My team and I spent a lot of time prototyping our idea starting with low-resolution prototypes, medium-resolution prototypes, and high-resolution prototypes ending with our final prototype which we froze for upcoming testing.

Low-Resolution Prototype

From left to right, our low-resolution prototypes evolved and changed based on initial feedback and research. We started with the initial sizing of current transport boxes and after quick and dirty testing, realized the size wasn't ergonomic so we shrunk the box down. After shrinking the box, we liked the prototype and made a more stable model out of cardboard for killer experiments.

Medium-Resolution Prototype

Once we finalized on an idea that we liked, we made a higher resolution prototype by 3-D printing it out of PLA. In this model, we created a 10x10 box with an inner 7x7 box. The inner box was designed to fit a rigid container, as per UNOS policy. This prototype was taken to CORE for feedback and I noted a few key points in our focus group; the walls are too thick, the contaier size varies by transport center, and the inner box may move causing similar problems.

High-Resolution Prototype

After getting feedback from CORE, we created our high-resolution prototype with all key features and added the necessary stickers on the box. I helped to finish building the prototype from sanding the handles and spray painting it to attaching the hinges and ratchet strap on the box to ensure a full seal with the inner gasket. The idea behind this engineering prototype is that the hinges and ratchet strap also provide additional security so that the box cannot be opened by unwanted users.

In a team meeting, we started to put together a rough model of a cooler box using cardboard to add components on and to see if our idea would work. I played around with the box to see if the design would work with our desired components.

Our low-resolution prototypes had a few components we wanted to adjust and fix, so to do this we re-printed the cardboard and started hot gluing it together to make the box with a small box on the inside to hold the organ.

In partnership with CORE, we gained insightful feedback on our prototypes from six members of their team, learned about predicate devices in use today, and learned about current procedures that must be followed.

With every prototype evolution, we tested our ideas using killer experiments to test if our ideas had any worth, or if we should rethink said idea. These experiments allowed us to test idea values in the early stages before we reached out design freeze.
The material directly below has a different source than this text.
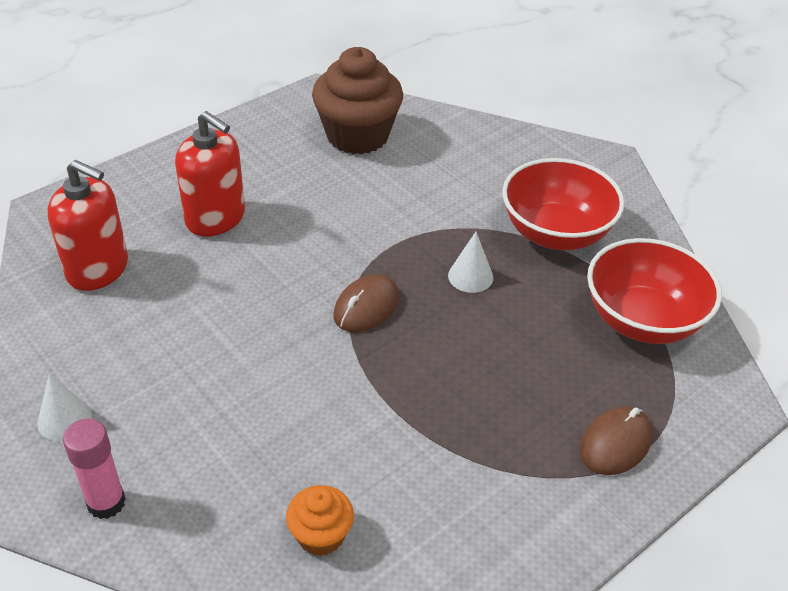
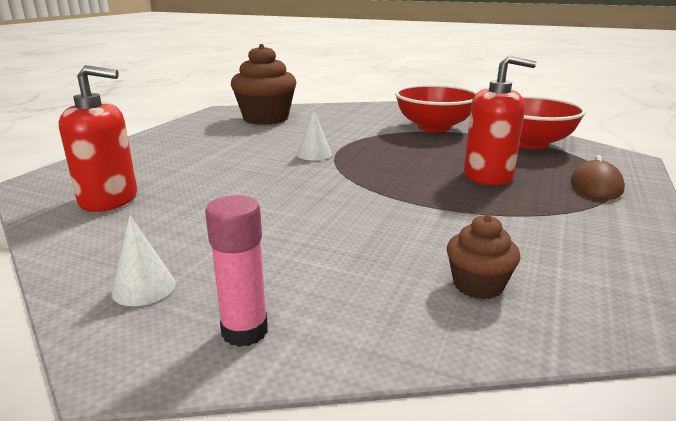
camera: 25 degrees left, 20 degrees down
red soap dispenser [175,111,245,236] -> red soap dispenser moved to [464,55,537,185]
orange cupcake [286,485,354,556] -> brown cupcake [447,215,521,299]
brown mouse [333,274,399,332] -> none
white cone [448,232,493,293] -> white cone moved to [297,108,332,160]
I performed shake tests to see if the inner box would move during transport and found that it was stable and locked in place with the inner locking mechanism we created.

Our final engineering prototype featured a temperature sensor with an LCD screen, compartmentalization for required samples (required by UNOS policy), and an internal locking box to hold the organ container.

The picture on the left shows the internal temperature of the box with six ice packs; one under the inner box, four on the sides of the wall, and one on top of the container.

The picture on the right shows the internal locking box and compartmentalization for required samples.

My team and I had to opportunity to present at the SSOE Design Expo on Dec 5, 2024, and Apr 17, 2025, on our product. Feedback from the Dec Expo was used to improve our device for the Apr Expo.

Design Expo: December 5, 2024

Design Expo: April 17, 2025

V&V Testing

I performed verification and validation testing on our engineering prototype to ensure cleanability and ensure the product can be reused for transport. The product was tested both internally and externally with our key partner, CORE. CORE users validated reusability and provided feedback on ease of cleaning and comfort with reuse.

Pictures below show validation testing with CORE and their cleaning process to clean both the inside and outside of the transport box. Results indicated that the box was easy to clean as per user standards.

Pictures below show internal verification testing of the organ transport box using CaviCide. Results indicate the box can be cleaned.

Results are promising according to test acceptance criteria; however, further testing is required to meet ISO 5 requirements and must be conducted in a sterile room. The manufactured device will be injection molded; therefore will require re-testing.